* _What the exercise asks_
Once "105 COMMUNITY REDEVELOPMENT FUND" turns up in a line below, reproduce that line and those after it exactly, stopping after the line with "petitioner was negligent"; leave pictures out.

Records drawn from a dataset
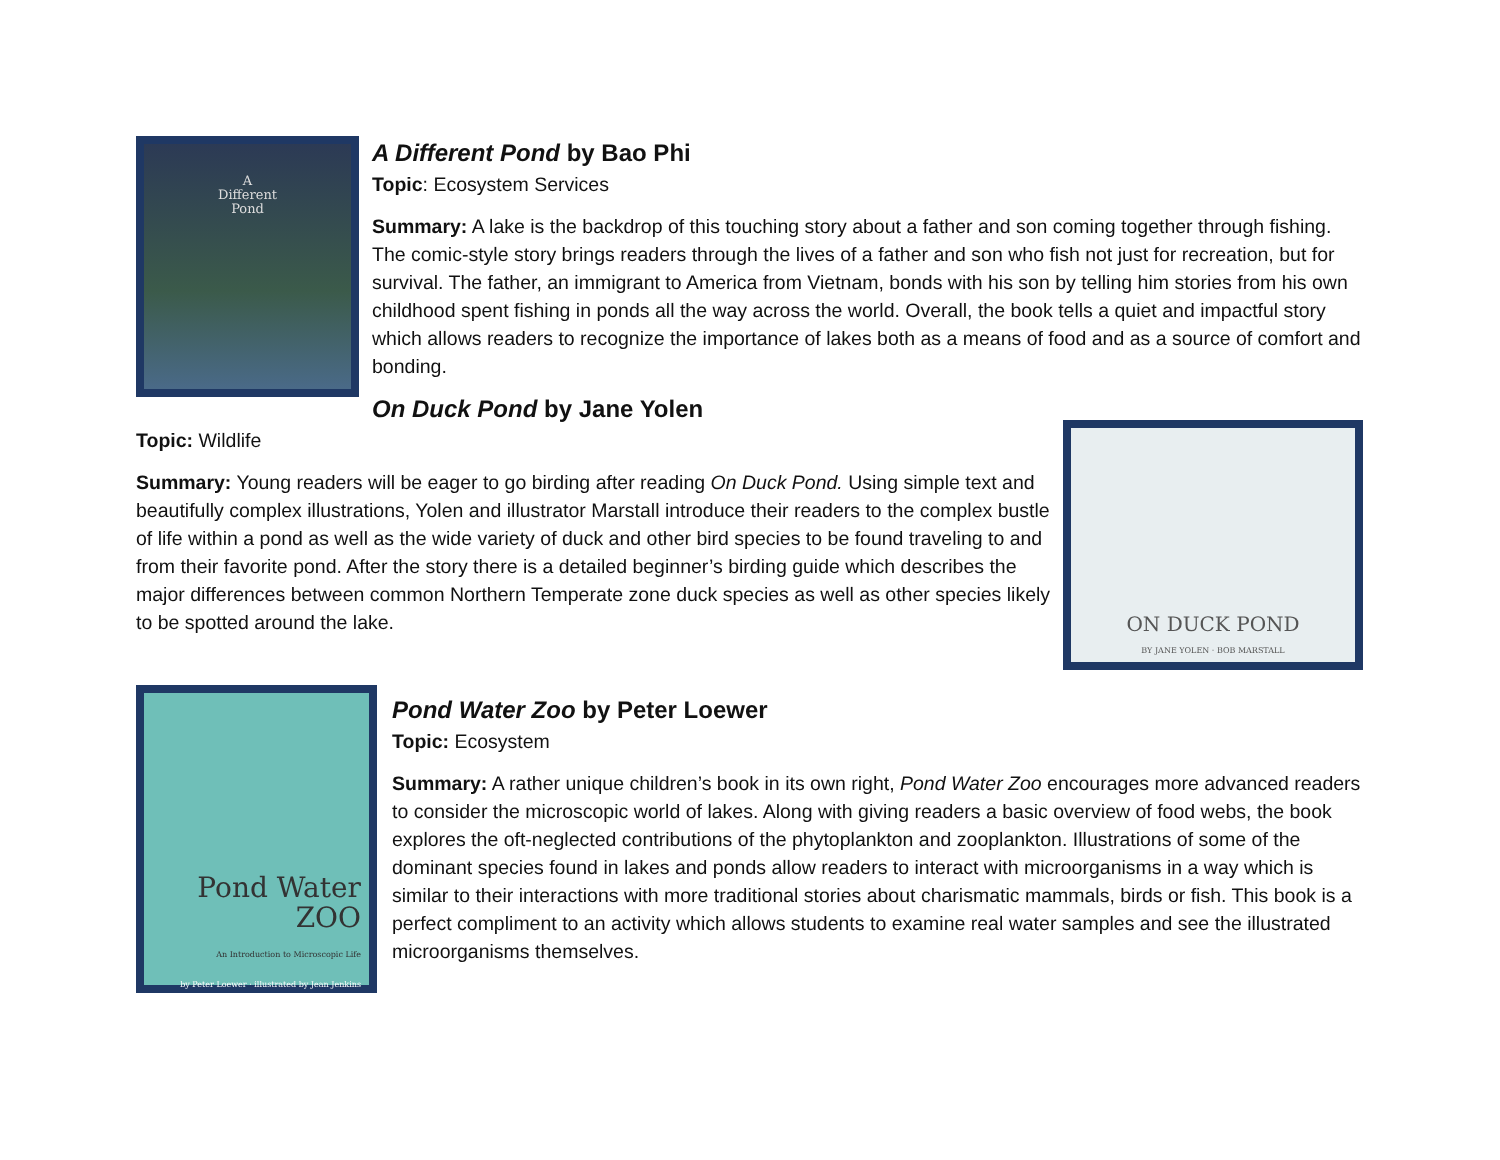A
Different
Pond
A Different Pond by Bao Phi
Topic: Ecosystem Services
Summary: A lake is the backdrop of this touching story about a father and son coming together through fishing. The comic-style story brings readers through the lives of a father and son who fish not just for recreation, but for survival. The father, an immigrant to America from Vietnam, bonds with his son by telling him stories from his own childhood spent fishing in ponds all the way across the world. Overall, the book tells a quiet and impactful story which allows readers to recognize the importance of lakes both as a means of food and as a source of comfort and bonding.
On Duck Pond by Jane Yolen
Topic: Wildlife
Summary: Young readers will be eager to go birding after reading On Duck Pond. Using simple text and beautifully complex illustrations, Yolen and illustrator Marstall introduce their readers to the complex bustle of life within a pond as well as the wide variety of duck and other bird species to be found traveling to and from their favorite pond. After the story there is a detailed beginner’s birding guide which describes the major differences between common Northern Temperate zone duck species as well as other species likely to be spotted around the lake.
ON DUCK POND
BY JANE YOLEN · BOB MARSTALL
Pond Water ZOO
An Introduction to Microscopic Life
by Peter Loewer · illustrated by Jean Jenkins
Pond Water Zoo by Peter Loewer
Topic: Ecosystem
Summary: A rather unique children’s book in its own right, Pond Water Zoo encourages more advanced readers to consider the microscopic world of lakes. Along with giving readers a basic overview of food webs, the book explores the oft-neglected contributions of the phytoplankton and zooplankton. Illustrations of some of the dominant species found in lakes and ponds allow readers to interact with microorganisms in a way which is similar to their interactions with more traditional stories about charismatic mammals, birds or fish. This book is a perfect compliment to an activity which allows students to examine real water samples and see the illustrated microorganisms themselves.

--

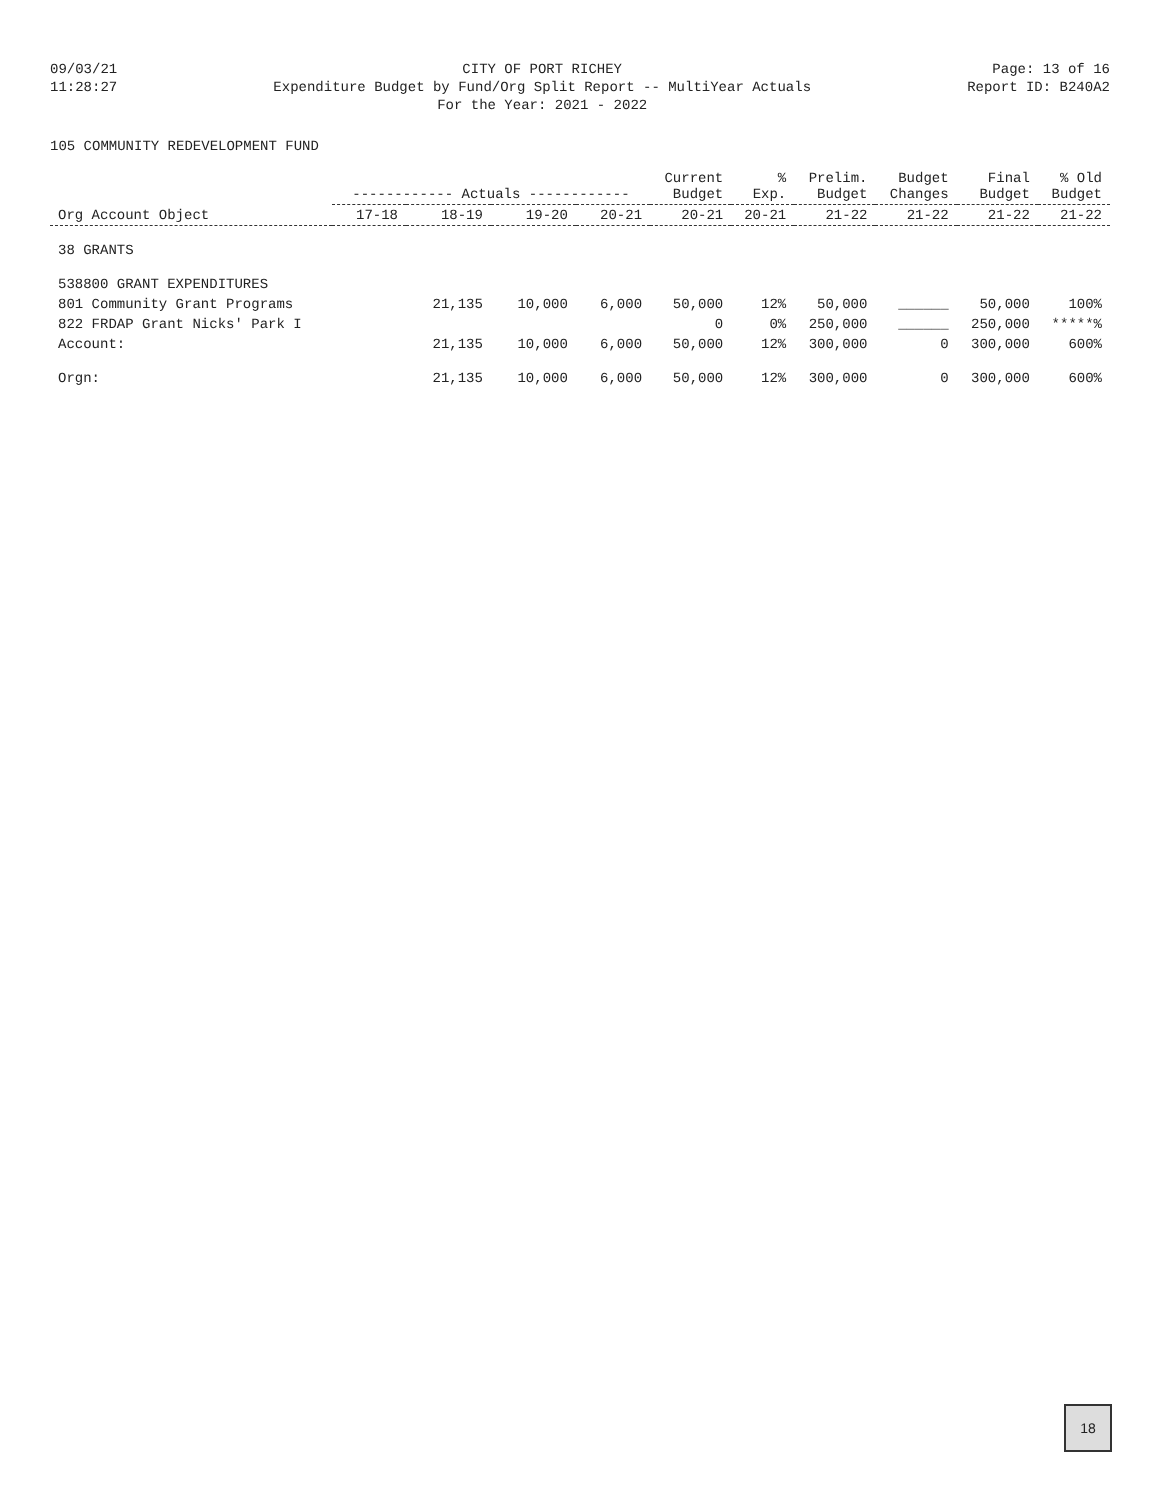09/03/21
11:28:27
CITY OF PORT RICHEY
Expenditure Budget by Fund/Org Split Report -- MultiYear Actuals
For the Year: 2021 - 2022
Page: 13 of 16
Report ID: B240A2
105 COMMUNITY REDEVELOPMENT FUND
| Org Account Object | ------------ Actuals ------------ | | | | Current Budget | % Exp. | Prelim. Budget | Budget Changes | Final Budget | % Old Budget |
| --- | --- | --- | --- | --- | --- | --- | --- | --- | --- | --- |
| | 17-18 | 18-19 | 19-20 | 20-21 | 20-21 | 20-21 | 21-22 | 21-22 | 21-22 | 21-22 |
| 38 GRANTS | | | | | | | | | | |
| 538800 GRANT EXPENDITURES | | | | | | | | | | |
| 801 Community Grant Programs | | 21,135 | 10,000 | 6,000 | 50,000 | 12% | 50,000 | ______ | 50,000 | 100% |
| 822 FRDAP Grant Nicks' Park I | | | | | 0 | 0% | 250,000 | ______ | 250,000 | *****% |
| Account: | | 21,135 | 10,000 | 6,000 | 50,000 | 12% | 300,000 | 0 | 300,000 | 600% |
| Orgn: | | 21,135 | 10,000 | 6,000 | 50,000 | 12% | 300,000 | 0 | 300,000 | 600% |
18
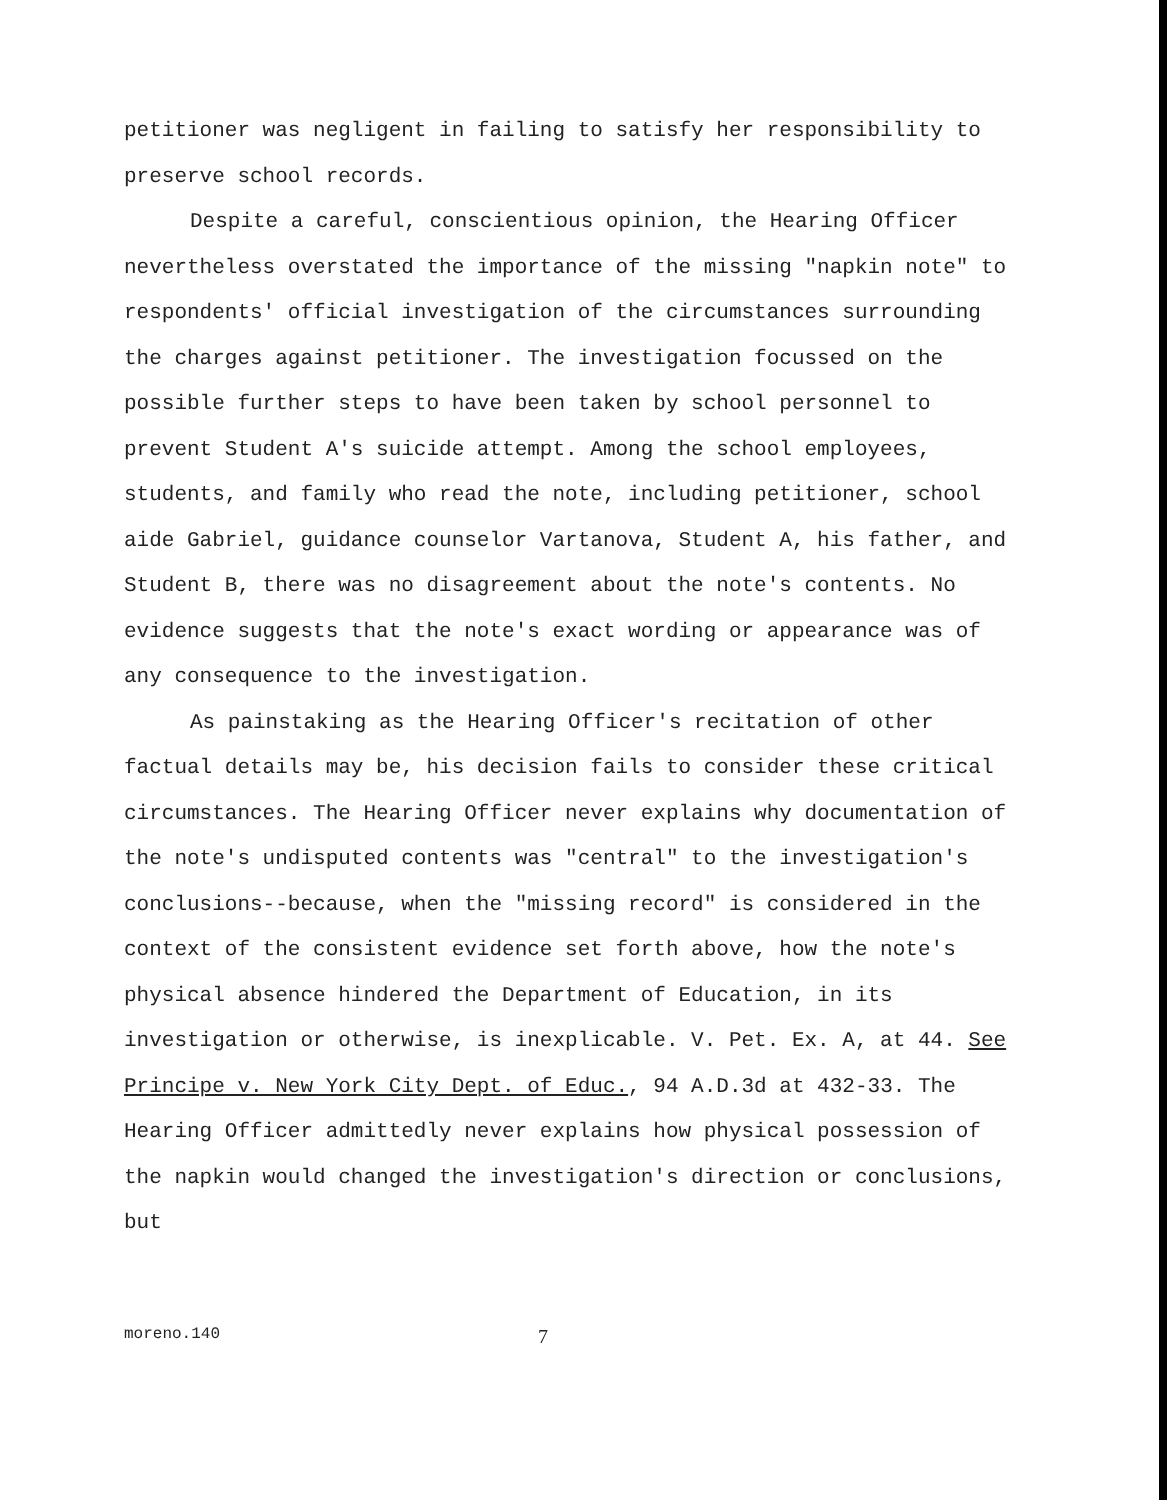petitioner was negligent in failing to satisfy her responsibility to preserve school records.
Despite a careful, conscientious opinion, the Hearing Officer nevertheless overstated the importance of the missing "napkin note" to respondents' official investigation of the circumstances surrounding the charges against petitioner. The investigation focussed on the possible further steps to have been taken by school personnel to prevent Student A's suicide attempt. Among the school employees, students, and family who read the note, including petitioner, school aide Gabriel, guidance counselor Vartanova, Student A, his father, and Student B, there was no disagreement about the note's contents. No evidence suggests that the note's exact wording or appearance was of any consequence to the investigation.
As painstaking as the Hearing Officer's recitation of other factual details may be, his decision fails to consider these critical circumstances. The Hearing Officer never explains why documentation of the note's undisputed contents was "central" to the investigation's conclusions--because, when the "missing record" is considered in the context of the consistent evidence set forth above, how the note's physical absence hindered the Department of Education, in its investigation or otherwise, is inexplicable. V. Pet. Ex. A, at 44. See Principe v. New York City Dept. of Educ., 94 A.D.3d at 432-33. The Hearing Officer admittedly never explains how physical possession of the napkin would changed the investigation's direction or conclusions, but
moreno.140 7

--

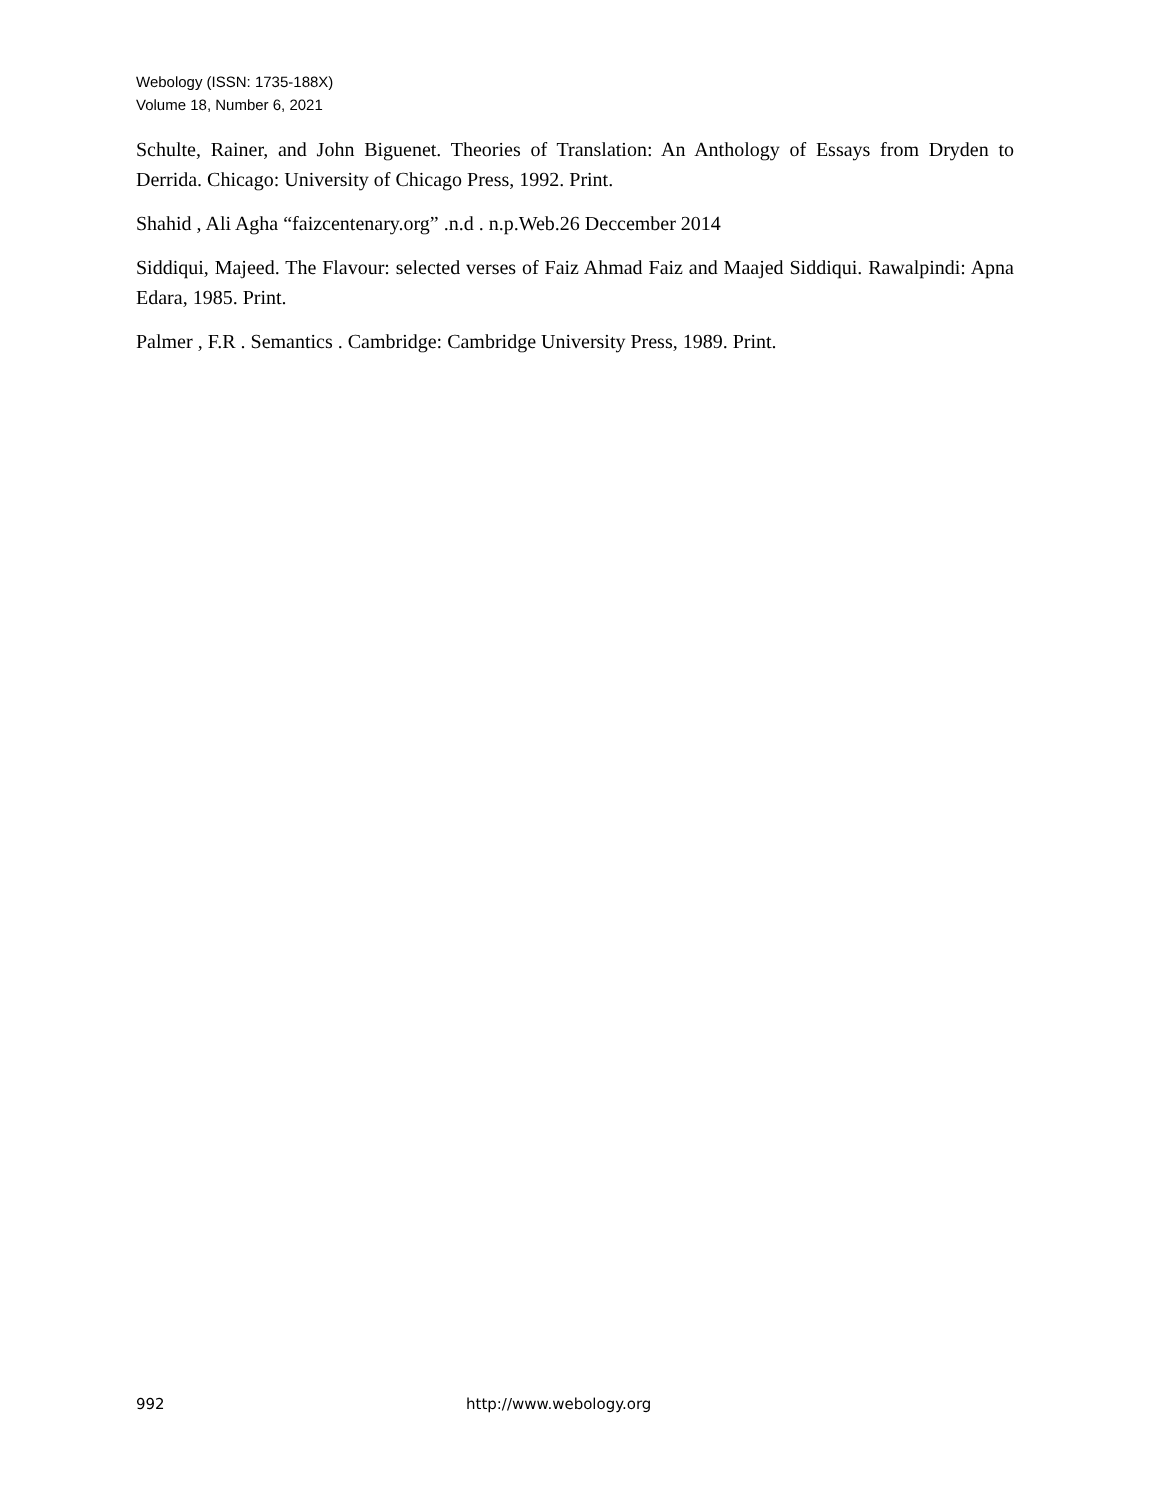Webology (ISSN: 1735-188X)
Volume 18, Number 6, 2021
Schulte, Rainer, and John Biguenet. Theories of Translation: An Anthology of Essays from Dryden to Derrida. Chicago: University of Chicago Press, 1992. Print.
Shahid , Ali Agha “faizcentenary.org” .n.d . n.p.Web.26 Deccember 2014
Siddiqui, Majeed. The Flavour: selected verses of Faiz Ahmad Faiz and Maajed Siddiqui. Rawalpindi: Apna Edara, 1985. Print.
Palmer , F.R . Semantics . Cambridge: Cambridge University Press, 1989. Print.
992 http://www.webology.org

* _Response_
105 COMMUNITY REDEVELOPMENT FUND
| Org Account Object | ------------ Actuals ------------ | | | | Current Budget | % Exp. | Prelim. Budget | Budget Changes | Final Budget | % Old Budget |
| --- | --- | --- | --- | --- | --- | --- | --- | --- | --- | --- |
| | 17-18 | 18-19 | 19-20 | 20-21 | 20-21 | 20-21 | 21-22 | 21-22 | 21-22 | 21-22 |
| 38 GRANTS | | | | | | | | | | |
| 538800 GRANT EXPENDITURES | | | | | | | | | | |
| 801 Community Grant Programs | | 21,135 | 10,000 | 6,000 | 50,000 | 12% | 50,000 | ______ | 50,000 | 100% |
| 822 FRDAP Grant Nicks' Park I | | | | | 0 | 0% | 250,000 | ______ | 250,000 | *****% |
| Account: | | 21,135 | 10,000 | 6,000 | 50,000 | 12% | 300,000 | 0 | 300,000 | 600% |
| Orgn: | | 21,135 | 10,000 | 6,000 | 50,000 | 12% | 300,000 | 0 | 300,000 | 600% |
18
petitioner was negligent in failing to satisfy her responsibility to preserve school records.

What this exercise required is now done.